Listed records:
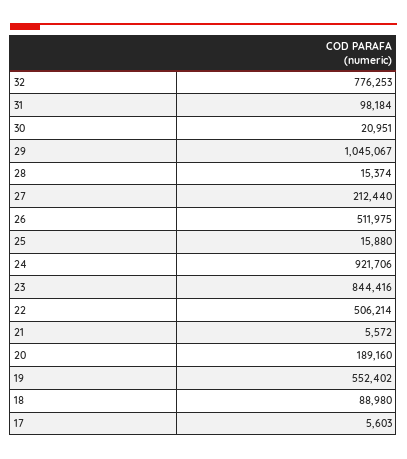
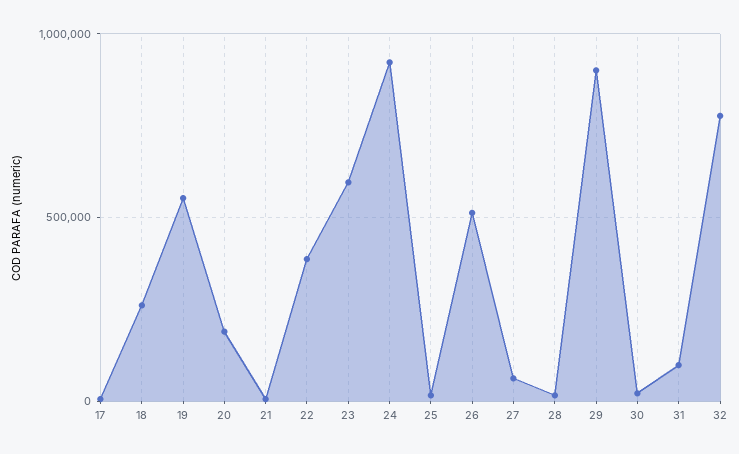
  {
    "32": 776253,
    "31": 98184,
    "30": 20951,
-   "29": 1045067,
+   "29": 900000,
    "28": 15374,
-   "27": 212440,
+   "27": 50000,
    "26": 511975,
    "25": 15880,
    "24": 921706,
-   "23": 844416,
+   "23": 600000,
-   "22": 506214,
+   "22": 400000,
    "21": 5572,
    "20": 189160,
    "19": 552402,
-   "18": 88980,
+   "18": 250000,
    "17": 5603
  }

Problem: Each record above should be restated word for word. The pictures should not appear.

Result of this exercise:
  {
    "32": 776253,
    "31": 98184,
    "30": 20951,
-   "29": 1045067,
+   "29": 900000,
    "28": 15374,
-   "27": 212440,
+   "27": 50000,
    "26": 511975,
    "25": 15880,
    "24": 921706,
-   "23": 844416,
+   "23": 600000,
-   "22": 506214,
+   "22": 400000,
    "21": 5572,
    "20": 189160,
    "19": 552402,
-   "18": 88980,
+   "18": 250000,
    "17": 5603
  }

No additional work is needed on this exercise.